읽을 발췌문:
□ □ □ □ □
FLV (Flash Video)
서론
RTMP를 통해 멀티미디어 데이터를 전송할 때, RTMP payload는 완전한 FLV 컨테이너가 아닌 FLV 태그 데이터 포맷으로 캡슐화된다.
이를 이해하기 위해 FLV와 그 구조에 대해 자세히 알아보자.
FLV (Flash Video)
FLV는 Adobe Systems에서 멀티미디어 데이터를 캡슐화하기 위해 개발한 컨테이너 포맷이다.
FLV는 상당히 오래된 컨테이너 포맷으로, MPEG-4 Part 12 컨테이너 포맷이 등장한 이후 잘 사용되지 않는다.
FLV Structure
그럼 FLV 구조에 대해 태그 위주로 알아보자. (더 자세한 내용은 공식 문서를 참고하자.)
FLV의 byte order는 big-endian이므로 프로토콜 분석 시 유의해야 한다.
FLV Header
Field | Type | Comment |
---|---|---|
Signature | UI8 | Signature byte always ‘F’ (0x46) |
Signature | UI8 | Signature byte always ‘L’ (0x4C) |
Signature | UI8 | Signature byte always ‘V’ (0x56) |
Version | UI8 | File version (for example, 0x01 for FLV version 1) |
TypeFlagsReserved | UB[5] | Must be 0 |
TypeFlagsAudio | UB[1] | Audio tags are present == 1 |
TypeFlagsReserved | UB[1] | Must be 0 |
TypeFlagsVideo | UB[1] | Video tags are present == 1 |
DataOffset | UI32 | The length of this header in bytes (The DataOffset field usually has a value of 9 for FLV version 1) This field is present to accommodate larger headers in future versions. |
FLV Body
Field | Type | Comment |
---|---|---|
PreviousTagSize0 | UI32 | Always 0 |
Tag1 | FLVTAG | First tag |
PreviousTagSize1 | UI32 | Size of previous tag, including its header, in bytes. For FLV version 1, this value is 11 plus the DataSize of the previous tag |
Tag2 | FLVTAG | Second tag |
… | ||
PreviousTagSizeN-1 | UI32 | Size of second-to-last tag, including its header, in bytes |
TagN | FLVTAG | Last tag |
PreviousTagSizeN | UI32 | Size of last tag, including its header, in bytes |
FLV Tags
FLV의 각 태그 타입은 하나의 스트림을 구성한다. (즉, 동일한 타입의 복수 스트림을 가질 수 없다.)
RTMP payload가 캡슐화하는 포맷은 여기 있는 태그 데이터를 말한다.
□ □ □ □ □
주어진 문제 1: 발췌문의 FLV Header 표에 나오는 필드 이름을 중복 없이 모두 적으면 무엇인가요?
주어진 문제 2: 발췌문에 따르면 FLV의 byte order는 무엇인가요?
□ □ □ □ □
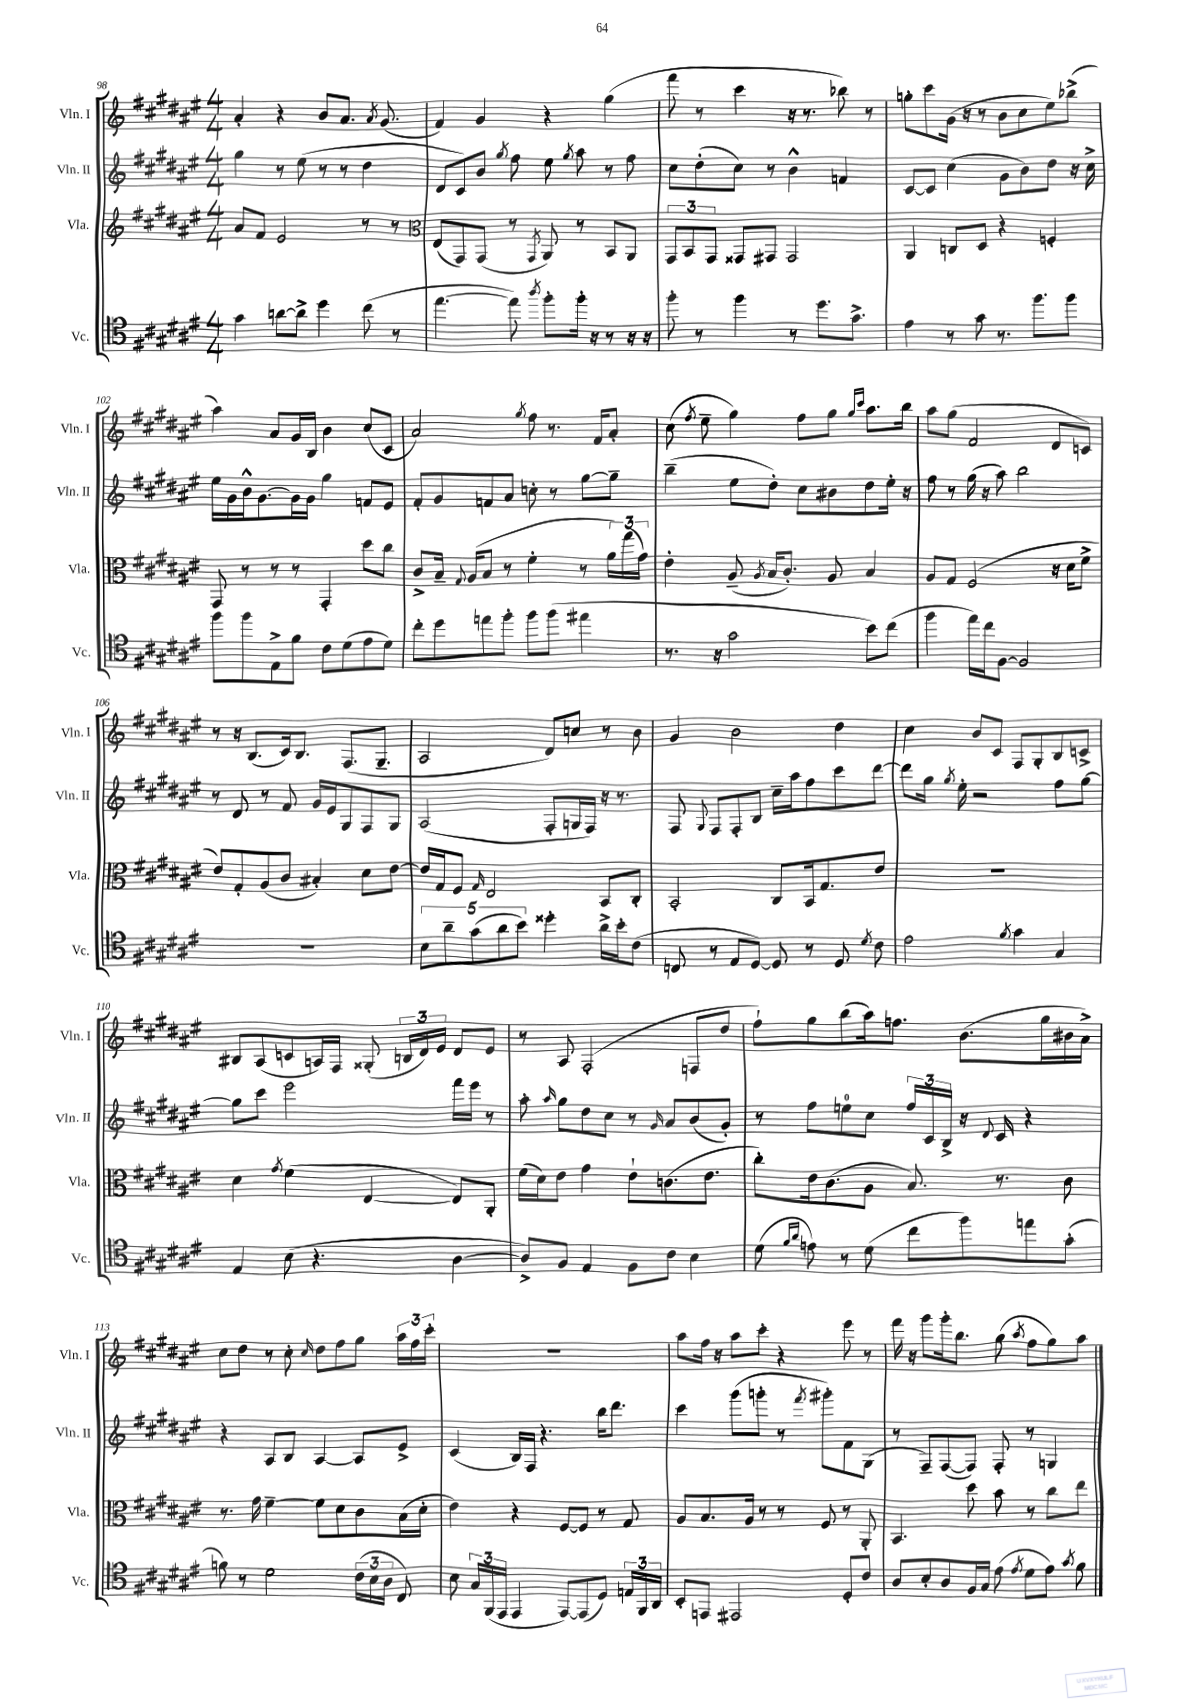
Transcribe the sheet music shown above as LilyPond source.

<<
\new StaffGroup <<
\new Staff = "s0" \with { instrumentName = "Vln. I" shortInstrumentName = "Vln. I" } {
    \clef treble \key fis \major \numericTimeSignature \time 4/4
    \autoBeamOff ais'4-. r4 b'8[ ais'8.] \acciaccatura { ais'8 } gis'8.( |
    fis'4) gis'4 r4 gis''4( |
    fis'''8 r8 cis'''4 r16 r8. bes''8) r8 |
    g''8[-. cis'''8 gis'16]( r16 r8 b'8[ cis''8 eis''8) bes''8]->( |
    ais''4) ais'8[ gis'16 b16] b'4 cis''8[( cis'8] |
    ais'2) \acciaccatura { gis''8 } fis''8 r8. fis'16[ ais'8]-. |
    cis''8( \acciaccatura { fis''8 } eis''8-- gis''4) fis''8[ gis''8] \grace { gis''16[ cis'''16] } ais''8.[ b''16] |
    ais''8[ gis''8]( fis'2 dis'8[ c'8]) |
    r8 r16 b8.[( cis'16) b8.] fis8.[( gis8.]-- |
    ais2 dis'8[) c''8] r8 b'8 |
    gis'4 b'2 dis''4 |
    cis''4 b'8[ cis'8] fis8[ gis8-. b8 c'8]-> |
    bis8[ ais8( c'8 a16) fis16] gisis8-.( \tuplet 3/2 { b16[ dis'16) eis'16] } dis'8[ eis'8] |
    r8 ais8 fis2-.( f8[ dis''8] |
    fis''8[-!) gis''8 b''8( ais''16) f''8.] b'8.[( gis''16 bis'16 ais'16]->) |
    cis''8[ dis''8] r8 cis''8-. \grace { cis''16 } dis''8[ fis''8 gis''8] \tuplet 3/2 { ais''16[ fis''16 cis'''16]-. } |
    R1 |
    ais''8[ fis''16] r16 ais''8[ cis'''8]-. r4 eis'''8 r8 |
    fis'''16 r16 gis'''8[ gis'''16-. b''8.] gis''8( \acciaccatura { ais''8 } fis''8[ gis''8) ais''8] \bar "|." |
}
\new Staff = "s1" \with { instrumentName = "Vln. II" shortInstrumentName = "Vln. II" } {
    \clef treble \key fis \major \numericTimeSignature \time 4/4
    \autoBeamOff gis''4 r8 eis''8( r8 r8 dis''4 |
    dis'8[ cis'8) b'8] \acciaccatura { gis''8 } fis''8 eis''8 \acciaccatura { gis''8 } ais''8 r8 fis''8 |
    cis''8[ dis''8-.( cis''8]) r8 b'4-^ f'4 |
    cis'8[~ cis'8] cis''4( gis'8[ b'8) dis''8] r16 cis''16-> |
    eis''16[ gis'16 b'16-^ gis'8.~ gis'16 gis'16] gis''4 f'8[ eis'8] |
    fis'8[-. gis'8 f'8 ais'8] c''8-. r8 gis''8[~ gis''8]-- |
    b''4--( eis''8[ dis''8]-.) cis''8[ bis'8 dis''8 eis''16]-. r16 |
    fis''8 r8 gis''16( r16 ais''8) b''2 |
    r8 dis'8 r8 fis'8 gis'16[ eis'16 gis8 fis8 gis8] |
    ais2( fis8[-. g16 fis16]) r16 r8. |
    fis8 \appoggiatura { gis8 } fis8[ fis8-. b8] cis''16[-- ais''16 fis''8 cis'''8 dis'''8]~ |
    dis'''8[ gis''16] \acciaccatura { gis''8 } eis''16-. r2 fis''8[ gis''8]~ |
    gis''8[ cis'''8] eis'''2 fis'''16[ eis'''16] r8 |
    ais''8-. \grace { ais''16 } gis''8[ dis''8 cis''8] r8 \grace { gis'16 } ais'8[ b'8( gis'8]-.) |
    r8 fis''8[ e''8-0 cis''8] \tuplet 3/2 { fis''16[ cis'16 b16]-> } r16 \appoggiatura { dis'8 } cis'16 r4 |
    r4 ais8[ b8] ais4~ ais8[ eis'8]-> |
    cis'4( b16[) fis16] r4. b''16[ dis'''8.] |
    cis'''4 gis'''8[( g'''8]-. r8 \acciaccatura { fis'''8 } gis'''8[-.) fis'8 gis8]( |
    r8 fis8[--) fis8~( fis8]) fis8-. r8 g4 \bar "|." |
}
\new Staff = "s2" \with { instrumentName = "Vla." shortInstrumentName = "Vla." } {
    \clef treble \key fis \major \numericTimeSignature \time 4/4
    \autoBeamOff ais'8[ fis'8] eis'2 r8 r8 |
    \clef alto eis8[( gis,8) gis,8]( r8 \acciaccatura { gis,8 } ais,8) r8 b,8[ ais,8] |
    \tuplet 3/2 { gis,8[ b,8 gis,8] } gisis,8[ gis,8] gis,2 |
    ais,4 c8[ dis8] r4 f4-. |
    gis,8 r8 r8 r8 gis,4-. dis''8[ cis''8] |
    cis'8[-> b16]-- \appoggiatura { gis8 } ais16[( b8] r8 fis'4-. r8 \tuplet 3/2 { ais'16[) gis''16( gis'16]) } |
    eis'4-. ais8--( \acciaccatura { ais8 } b16[ cis'8.]-.) ais8 b4 |
    ais8[ gis8] fis2( r16 dis'16[ fis'8]-> |
    eis'8[) gis8-. ais8( cis'8] bis4-.) dis'8[ eis'8]~ |
    eis'16[ gis16 fis8] \grace { gis16 } eis2 b,8[ cis8]-. |
    b,2-. cis8[ b,16 gis8. eis'8] |
    R1 |
    dis'4 \acciaccatura { gis'8 } fis'4( eis4~ eis8[) ais,8]-. |
    fis'16[( dis'16) eis'8] gis'4 eis'8[-! c'8.( eis'8.] |
    cis''8[-.) eis'16 cis'8.( ais8] b8.) r8. cis'8 |
    r8. gis'16 fis'4~-- fis'8[ dis'8 cis'8 b16( dis'16]-. |
    eis'4) r4 fis8[~ fis8] r8 gis8 |
    ais8[ b8. ais16] r8 r8 fis8 r8 ais,8-. |
    b,4. dis''8 b'8 r8 cis''8[ eis''8] \bar "|." |
}
\new Staff = "s3" \with { instrumentName = "Vc." shortInstrumentName = "Vc." } {
    \clef tenor \key fis \major \numericTimeSignature \time 4/4
    \autoBeamOff gis'4 a'8[~ a'8]-> dis''4 cis''8( r8 |
    eis''4.~ eis''8) \acciaccatura { ais''8 } fis''8[-. fis''16]-. r16 r8 r16 r16 |
    fis''8-. r8 fis''4 r8 dis''8.[ gis'8.]-> |
    eis'4 r8 gis'8 r8. fis''8.[ fis''8] |
    fis''8[ fis''8 eis8-> fis'8] cis'8[ dis'8( eis'8 dis'8]) |
    cis''8[-. dis''8 e''8 fis''8]-. fis''8[ fis''8]( eis''4 |
    r8. r16 gis'2 b'8[) cis''8]( |
    fis''4 eis''16[) cis''16 fis8]~ fis2 |
    R1 |
    \tuplet 5/4 { b8[ ais'8-- gis'8( ais'8 b'8]) } disis''4-. ais'16[-> b'16-. cis'8]( |
    c8 r8 eis8[ dis8]~) dis8 r8 dis8 \acciaccatura { dis'8 } cis'8 |
    eis'2 \acciaccatura { fis'8 } gis'4 gis4 |
    eis4 b8( r4. ais4~ |
    ais8[->) fis8] eis4 fis8[ cis'8] b4 |
    dis'8( \grace { fis'16[ ais'16] } e'8) r8 dis'8( cis''8[ fis''8) e''8 gis'8]-.( |
    f'8) r8 dis'2 \tuplet 3/2 { cis'16[( b16 ais16] } cis8) |
    b8 \tuplet 3/2 { gis16[ fis,16( eis,16] } eis,4 eis,8[~) eis,8( dis8]) \tuplet 3/2 { e16[ fis,16 ais,16] } |
    b,8[-. e,8] eis,2 dis8[-. cis'8] |
    ais8[ b8-. ais8 fis16 gis16] eis'8( \acciaccatura { eis'8 } dis'8[ eis'8]) \acciaccatura { gis'8 } fis'8 \bar "|." |
}
>>
>>
\layout { \context { \Score currentBarNumber = #98 } }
□ □ □ □ □
문제 정답 1: Signature, Version, TypeFlagsReserved, TypeFlagsAudio, TypeFlagsVideo, DataOffset

문제 정답 2: big-endian